A pretrained type of shoe classifier that sorts an image into one of 2 categories — what type of shoe it is. Use the type of shoe API immediately, no training required, then adapt it to your own data when you need more.
Drop in a photo and get the prediction back. No signup, no setup.
A sample of the 30 labels this pretrained classifier chooses between.
Need a label that isn't here? Clone the classifier into your Nyckel console and edit the label set to fit your data.
Once you've added this classifier to your console, you get your own copy of it behind your own endpoint.
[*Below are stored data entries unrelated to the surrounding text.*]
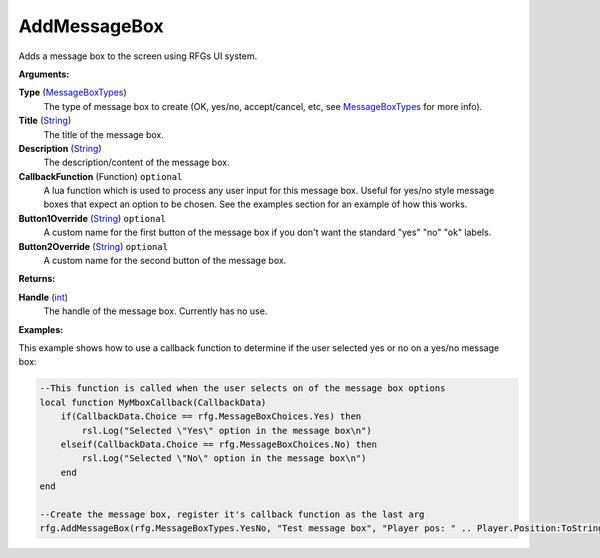 
AddMessageBox
********************************************************
Adds a message box to the screen using RFGs UI system.

**Arguments:**

**Type** (`MessageBoxTypes`_)
    The type of message box to create (OK, yes/no, accept/cancel, etc, see `MessageBoxTypes`_ for more info).

**Title** (`String`_)
    The title of the message box.

**Description** (`String`_)
    The description/content of the message box.

**CallbackFunction** (Function) ``optional`` 
    A lua function which is used to process any user input for this message box. Useful for yes/no style message boxes that expect an option to be chosen. See the examples section for an example of how this works.

**Button1Override** (`String`_) ``optional`` 
    A custom name for the first button of the message box if you don't want the standard "yes" "no" "ok" labels.

**Button2Override** (`String`_) ``optional`` 
    A custom name for the second button of the message box.

**Returns:**

**Handle** (`int`_)
    The handle of the message box. Currently has no use.

**Examples:**

This example shows how to use a callback function to determine if the user selected yes or no on a yes/no message box:

.. code-block:: lua

    --This function is called when the user selects on of the message box options
    local function MyMboxCallback(CallbackData)
        if(CallbackData.Choice == rfg.MessageBoxChoices.Yes) then
            rsl.Log("Selected \"Yes\" option in the message box\n")
        elseif(CallbackData.Choice == rfg.MessageBoxChoices.No) then
            rsl.Log("Selected \"No\" option in the message box\n")
        end
    end

    --Create the message box, register it's callback function as the last arg
    rfg.AddMessageBox(rfg.MessageBoxTypes.YesNo, "Test message box", "Player pos: " .. Player.Position:ToString(), MyMboxCallback)

.. _`float`: ../Types/PrimitiveTypes.html#floating-point-types
.. _`String`: ../Types/PrimitiveTypes.html#string
.. _`bool`: ../Types/PrimitiveTypes.html#bool
.. _`int`: ../Types/PrimitiveTypes.html
.. _`MessageBoxTypes`: ../Types/MessageBoxTypes.html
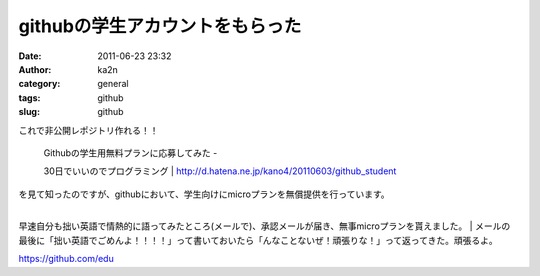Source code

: githubの学生アカウントをもらった
################################
:date: 2011-06-23 23:32
:author: ka2n
:category: general
:tags: github
:slug: github

これで非公開レポジトリ作れる！！

    | Githubの学生用無料プランに応募してみた -
    30日でいいのでプログラミング
    |  http://d.hatena.ne.jp/kano4/20110603/github_student

| を見て知ったのですが、githubにおいて、学生向けにmicroプランを無償提供を行っています。
| 
早速自分も拙い英語で情熱的に語ってみたところ(メールで)、承認メールが届き、無事microプランを貰えました。
| 
メールの最後に「拙い英語でごめんよ！！！！」って書いておいたら「んなことないぜ！頑張りな！」って返ってきた。頑張るよ。

https://github.com/edu
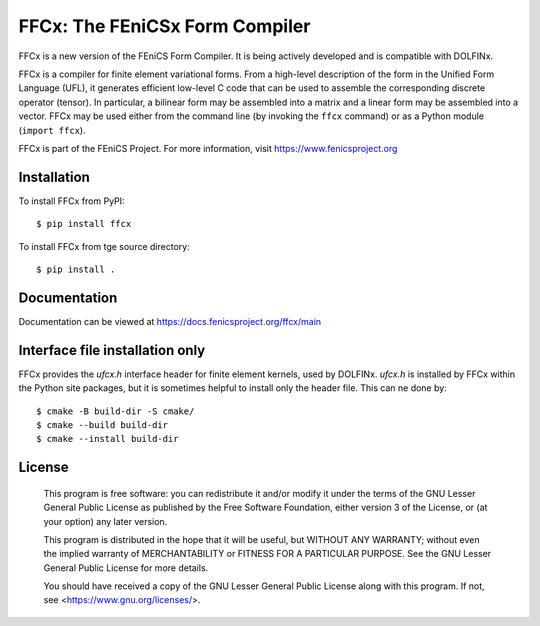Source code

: ===============================
FFCx: The FEniCSx Form Compiler
===============================

.. image:: https://github.com/FEniCS/ffcx/actions/workflows/pythonapp.yml/badge.svg
   :target: https://github.com/FEniCS/ffcx/actions/workflows/pythonapp.yml
.. image:: https://coveralls.io/repos/github/FEniCS/ffcx/badge.svg?branch=main
   :target: https://coveralls.io/github/FEniCS/ffcx?branch=main

FFCx is a new version of the FEniCS Form Compiler. It is being actively
developed and is compatible with DOLFINx.

FFCx is a compiler for finite element variational forms. From a
high-level description of the form in the Unified Form Language (UFL),
it generates efficient low-level C code that can be used to assemble the
corresponding discrete operator (tensor). In particular, a bilinear form
may be assembled into a matrix and a linear form may be assembled into a
vector.  FFCx may be used either from the command line (by invoking the
``ffcx`` command) or as a Python module (``import ffcx``).

FFCx is part of the FEniCS Project. For more information, visit
https://www.fenicsproject.org


Installation
============

To install FFCx from PyPI::

   $ pip install ffcx

To install FFCx from tge source directory::

   $ pip install .


Documentation
=============

Documentation can be viewed at https://docs.fenicsproject.org/ffcx/main


Interface file installation only
================================

FFCx provides the `ufcx.h` interface header for finite element kernels,
used by DOLFINx. `ufcx.h` is installed by FFCx within the Python site
packages, but it is sometimes helpful to install only the header file.
This can ne done by::

   $ cmake -B build-dir -S cmake/
   $ cmake --build build-dir
   $ cmake --install build-dir


License
=======

  This program is free software: you can redistribute it and/or modify
  it under the terms of the GNU Lesser General Public License as published by
  the Free Software Foundation, either version 3 of the License, or
  (at your option) any later version.

  This program is distributed in the hope that it will be useful,
  but WITHOUT ANY WARRANTY; without even the implied warranty of
  MERCHANTABILITY or FITNESS FOR A PARTICULAR PURPOSE. See the
  GNU Lesser General Public License for more details.

  You should have received a copy of the GNU Lesser General Public License
  along with this program. If not, see <https://www.gnu.org/licenses/>.

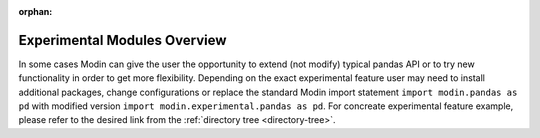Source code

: :orphan:

Experimental Modules Overview
"""""""""""""""""""""""""""""
In some cases Modin can give the user the opportunity to extend (not modify) typical pandas
API or to try new functionality in order to get more flexibility. Depending on the exact
experimental feature user may need to install additional packages, change configurations or
replace the standard Modin import statement ``import modin.pandas as pd`` with modified version
``import modin.experimental.pandas as pd``. For concreate experimental feature example, please
refer to the desired link from the :ref:`directory tree <directory-tree>`.
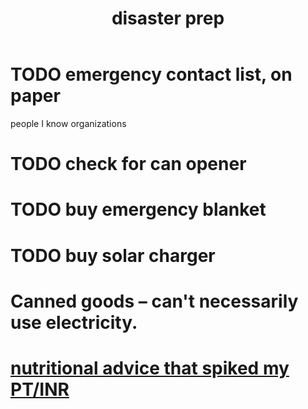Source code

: :PROPERTIES:
:ID:       08dccfce-bc5f-427b-9fd2-07f08b1205e1
:END:
#+title: disaster prep
* TODO emergency contact list, on paper
  people I know
  organizations
* TODO check for can opener
* TODO buy emergency blanket
* TODO buy solar charger
* Canned goods -- can't necessarily use electricity.
* [[https://github.com/JeffreyBenjaminBrown/secret_org_with_github-navigable_links/blob/master/nutritional_advice.org][nutritional advice that spiked my PT/INR]]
Invoke it with any HTTP client:
curl
curl -X POST "https://www.nyckel.com/v1/functions/YOUR_FUNCTION_ID/invoke" \
-H "Authorization: Bearer $NYCKEL_ACCESS_TOKEN" \
-H "Content-Type: application/json" \
-d '{"data": "https://example.com/photo.jpg"}'
Python
import requests
# Get an access token: https://www.nyckel.com/docs/api/overview/authentication/
token = "YOUR_ACCESS_TOKEN"
response = requests.post(
"https://www.nyckel.com/v1/functions/YOUR_FUNCTION_ID/invoke",
headers={"Authorization": "Bearer " + token},
json={"data": "https://example.com/photo.jpg"},
)
print(response.json())
Example response
{
"labelName": "Tennis Shoes",
"labelId": "label_...",
"confidence": 0.92
}
Trained on a Nyckel-curated dataset covering 2 type of shoe categories, served on Nyckel's own infrastructure — your image stays on Nyckel.
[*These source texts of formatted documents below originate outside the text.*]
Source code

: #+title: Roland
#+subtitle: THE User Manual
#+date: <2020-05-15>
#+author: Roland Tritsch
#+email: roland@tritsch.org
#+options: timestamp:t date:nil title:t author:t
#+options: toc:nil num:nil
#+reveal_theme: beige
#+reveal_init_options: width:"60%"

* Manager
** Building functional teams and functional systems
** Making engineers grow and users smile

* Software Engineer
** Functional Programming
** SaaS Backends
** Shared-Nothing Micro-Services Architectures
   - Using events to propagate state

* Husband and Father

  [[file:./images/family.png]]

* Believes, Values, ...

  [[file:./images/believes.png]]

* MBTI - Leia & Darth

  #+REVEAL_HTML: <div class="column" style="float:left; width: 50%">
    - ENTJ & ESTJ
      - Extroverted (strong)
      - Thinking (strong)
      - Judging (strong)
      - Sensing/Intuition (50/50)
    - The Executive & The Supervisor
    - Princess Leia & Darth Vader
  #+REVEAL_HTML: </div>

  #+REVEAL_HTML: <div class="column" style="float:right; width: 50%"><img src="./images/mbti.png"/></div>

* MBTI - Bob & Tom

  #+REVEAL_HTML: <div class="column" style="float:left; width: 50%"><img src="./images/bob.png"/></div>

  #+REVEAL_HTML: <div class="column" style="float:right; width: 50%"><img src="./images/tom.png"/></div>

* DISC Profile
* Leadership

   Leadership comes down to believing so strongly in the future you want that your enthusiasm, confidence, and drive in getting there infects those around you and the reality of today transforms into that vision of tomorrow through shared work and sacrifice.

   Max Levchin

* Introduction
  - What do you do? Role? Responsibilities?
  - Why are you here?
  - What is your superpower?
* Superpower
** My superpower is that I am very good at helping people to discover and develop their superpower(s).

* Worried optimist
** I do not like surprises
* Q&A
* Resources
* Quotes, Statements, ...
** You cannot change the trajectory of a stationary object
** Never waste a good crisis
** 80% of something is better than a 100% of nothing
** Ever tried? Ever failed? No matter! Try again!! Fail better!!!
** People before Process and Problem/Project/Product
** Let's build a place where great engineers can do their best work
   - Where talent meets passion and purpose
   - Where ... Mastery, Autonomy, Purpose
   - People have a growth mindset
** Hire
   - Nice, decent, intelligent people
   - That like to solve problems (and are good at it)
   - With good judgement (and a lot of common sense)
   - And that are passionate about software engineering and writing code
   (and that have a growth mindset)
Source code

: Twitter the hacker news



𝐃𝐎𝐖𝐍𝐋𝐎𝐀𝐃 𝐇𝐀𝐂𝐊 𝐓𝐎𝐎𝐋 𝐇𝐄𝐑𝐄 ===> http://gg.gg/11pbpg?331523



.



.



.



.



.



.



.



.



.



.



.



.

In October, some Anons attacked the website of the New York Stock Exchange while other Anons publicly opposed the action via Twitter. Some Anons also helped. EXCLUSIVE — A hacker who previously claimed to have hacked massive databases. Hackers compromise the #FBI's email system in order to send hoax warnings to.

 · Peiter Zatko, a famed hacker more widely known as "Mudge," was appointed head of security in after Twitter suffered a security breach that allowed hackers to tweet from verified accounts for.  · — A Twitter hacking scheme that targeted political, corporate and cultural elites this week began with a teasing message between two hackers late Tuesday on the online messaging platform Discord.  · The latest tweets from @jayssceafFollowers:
Send an image URL or file to the invoke endpoint; the response is a label with a confidence score.
Clone it, then correct predictions and add your own samples in the console — Nyckel retrains automatically, turning this into a custom model tuned to your data.
An online retail platform can use the 'type of shoe' identifier function to categorize incoming inventory easily and accurately. This solution can significantly reduce manual labor cost and errors in inventory management.
Retailers can leverage the 'type of shoe' identifier to analyze their customer's preference based on browsing history and purchases. Targeted ads can be sent to customers based on their shoe type preference, thereby boosting the effectiveness of marketing efforts.
Brick-and-mortar stores could install AI-powered cameras that leverage this image classification to quickly detect when a particular type of shoe is removed from the displays, potentially preventing and reducing retail theft.
An app developer could incorporate the 'type of shoe' identifier function into a virtual wardrobe organization app. This would automatically categorize users' footwear, assisting in outfit planning and item tracking.
Search engines and e-commerce platforms can implement the 'type of shoe' identifier to improve product searches. Users would only need to upload an image of the desired shoe type, and the AI will recognize and list similar types of shoes.
The function can be used by fashion market researchers to analyze social media posts and identify trending shoe types. These insights help fashion brands to predict trends and tailor their next collection accordingly.
Online secondhand marketplaces can use this image classification function to automatically validate the listing of shoes based on the seller's description. This automatic validation can reduce fraudulent listings and improve the buying experience.
A zero-shot classifier uses a large foundation model's general knowledge to pick between your labels — no task-specific training, so new or edited labels work immediately. A Nyckel-trained classifier has been trained on labeled examples and runs on Nyckel's own infrastructure, which typically makes it faster, cheaper per call, and more accurate on data that resembles its training set. The "Under the hood" section on this page shows which kind this classifier is, and any classifier can be adapted into a trained one by adding your own examples.
Honestly: we can't know in advance — it depends on your data stream and how closely it resembles what this classifier has seen. The reliable way to find out is to measure it on your own data: start invoking the classifier with real traffic, or upload and annotate a set of images in the console — make sure they look like your production data, not idealized examples. Nyckel's evaluation metrics then show you exactly how it performs on that data before you rely on it.
No classifier is perfect, so Nyckel is built around the correction loop: invokes can be captured for review, you confirm or correct predictions in the console, and corrections become training data. Over time the model adapts to your data distribution — accuracy on your traffic improves with use rather than staying fixed.
No. This type of shoe classifier works out of the box — clone it into your console and you'll have your own API endpoint in under a minute. Training data only enters the picture when you want to adapt it: your corrected predictions and uploaded samples improve the model, and you can also edit the label set to match your needs.
Trying the classifier on this page is free with no signup. Cloning it requires a free account, and the free tier covers your first API calls each month — see nyckel.com/pricing for current limits and paid tiers.
Add this pretrained classifier to your Nyckel console — you'll get a live API endpoint in under a minute, and a path to a custom model when you need one.